■ **Assignment**
How many lines of the material below contain the word "left"? Reply with the number alone.

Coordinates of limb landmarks
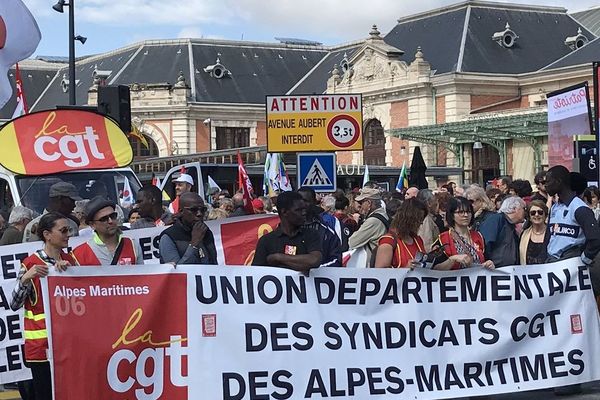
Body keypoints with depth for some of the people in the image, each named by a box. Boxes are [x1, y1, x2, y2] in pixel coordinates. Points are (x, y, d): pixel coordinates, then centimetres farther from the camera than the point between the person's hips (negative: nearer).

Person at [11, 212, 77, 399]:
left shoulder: (70, 260, 9)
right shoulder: (31, 264, -6)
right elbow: (14, 305, -8)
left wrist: (69, 268, -11)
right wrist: (25, 278, -24)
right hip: (42, 341, -4)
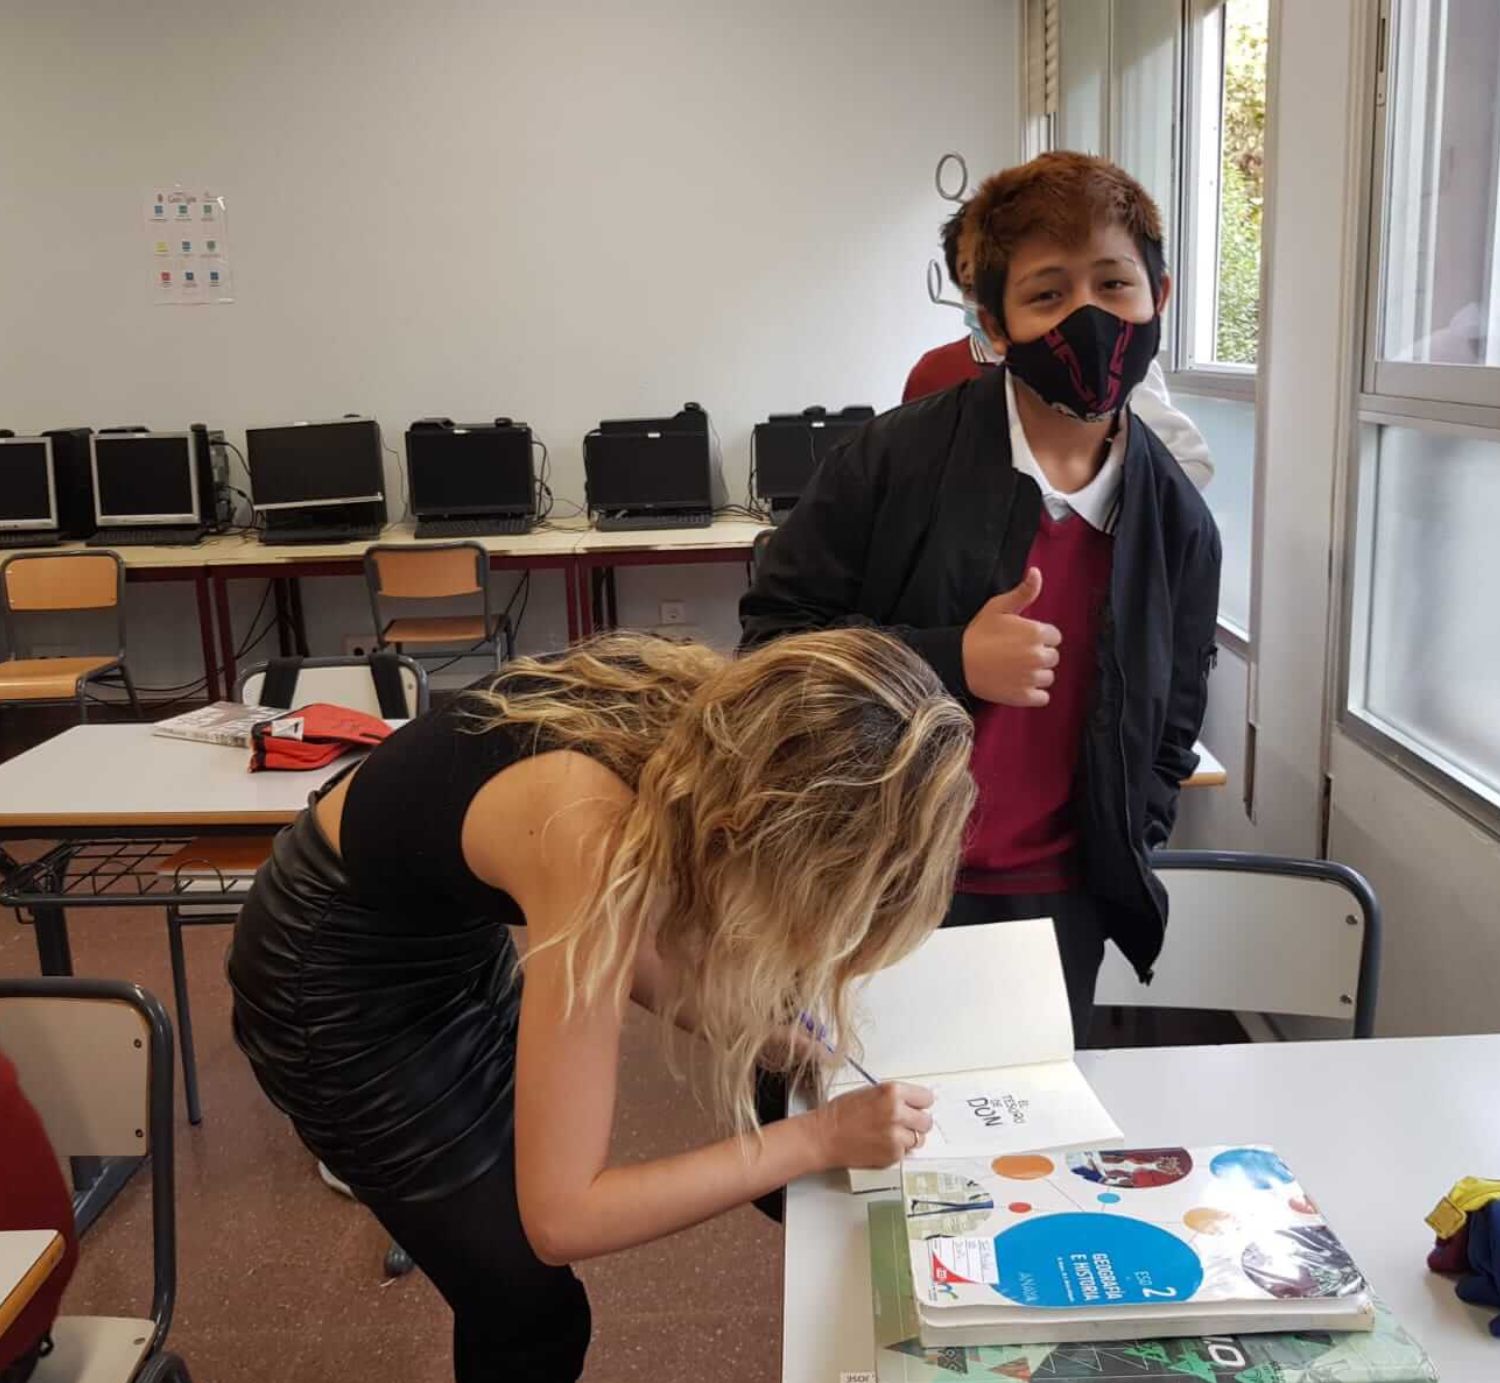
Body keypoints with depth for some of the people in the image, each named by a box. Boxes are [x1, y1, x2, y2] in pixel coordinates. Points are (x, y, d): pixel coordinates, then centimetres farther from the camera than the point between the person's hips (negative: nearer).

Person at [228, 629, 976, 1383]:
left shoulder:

■ **Result for this exercise**
3